*** SOURCE RECORDS ***
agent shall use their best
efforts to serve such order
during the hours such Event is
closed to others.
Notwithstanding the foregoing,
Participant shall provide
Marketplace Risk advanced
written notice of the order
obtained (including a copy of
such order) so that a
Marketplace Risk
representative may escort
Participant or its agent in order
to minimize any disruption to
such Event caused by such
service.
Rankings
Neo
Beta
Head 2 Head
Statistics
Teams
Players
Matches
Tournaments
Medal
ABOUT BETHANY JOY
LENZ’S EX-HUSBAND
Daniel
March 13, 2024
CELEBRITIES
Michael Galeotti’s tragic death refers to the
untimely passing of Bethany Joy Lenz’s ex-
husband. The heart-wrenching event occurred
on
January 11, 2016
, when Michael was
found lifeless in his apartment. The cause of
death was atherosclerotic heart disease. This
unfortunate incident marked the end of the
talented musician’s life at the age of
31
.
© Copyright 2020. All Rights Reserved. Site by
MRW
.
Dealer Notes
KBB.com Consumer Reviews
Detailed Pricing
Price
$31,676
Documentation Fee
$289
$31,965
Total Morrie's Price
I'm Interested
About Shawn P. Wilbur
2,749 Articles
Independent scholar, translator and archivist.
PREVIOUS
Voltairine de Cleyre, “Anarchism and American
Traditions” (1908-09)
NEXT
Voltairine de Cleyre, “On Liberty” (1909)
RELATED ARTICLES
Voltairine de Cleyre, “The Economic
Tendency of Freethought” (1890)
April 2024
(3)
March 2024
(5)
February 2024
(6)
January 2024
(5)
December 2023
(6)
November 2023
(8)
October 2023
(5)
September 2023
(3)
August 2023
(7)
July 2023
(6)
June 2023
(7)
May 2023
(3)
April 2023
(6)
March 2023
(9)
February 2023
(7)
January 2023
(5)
*** End of SOURCE RECORDS ***
● PROBLEM STATEMENT: Please copy every line of the records above word for word, keeping the original order and line breaks.

● RESULT OF THE TASK:
agent shall use their best
efforts to serve such order
during the hours such Event is
closed to others.
Notwithstanding the foregoing,
Participant shall provide
Marketplace Risk advanced
written notice of the order
obtained (including a copy of
such order) so that a
Marketplace Risk
representative may escort
Participant or its agent in order
to minimize any disruption to
such Event caused by such
service.
Rankings
Neo
Beta
Head 2 Head
Statistics
Teams
Players
Matches
Tournaments
Medal
ABOUT BETHANY JOY
LENZ’S EX-HUSBAND
Daniel
March 13, 2024
CELEBRITIES
Michael Galeotti’s tragic death refers to the
untimely passing of Bethany Joy Lenz’s ex-
husband. The heart-wrenching event occurred
on
January 11, 2016
, when Michael was
found lifeless in his apartment. The cause of
death was atherosclerotic heart disease. This
unfortunate incident marked the end of the
talented musician’s life at the age of
31
.
© Copyright 2020. All Rights Reserved. Site by
MRW
.
Dealer Notes
KBB.com Consumer Reviews
Detailed Pricing
Price
$31,676
Documentation Fee
$289
$31,965
Total Morrie's Price
I'm Interested
About Shawn P. Wilbur
2,749 Articles
Independent scholar, translator and archivist.
PREVIOUS
Voltairine de Cleyre, “Anarchism and American
Traditions” (1908-09)
NEXT
Voltairine de Cleyre, “On Liberty” (1909)
RELATED ARTICLES
Voltairine de Cleyre, “The Economic
Tendency of Freethought” (1890)
April 2024
(3)
March 2024
(5)
February 2024
(6)
January 2024
(5)
December 2023
(6)
November 2023
(8)
October 2023
(5)
September 2023
(3)
August 2023
(7)
July 2023
(6)
June 2023
(7)
May 2023
(3)
April 2023
(6)
March 2023
(9)
February 2023
(7)
January 2023
(5)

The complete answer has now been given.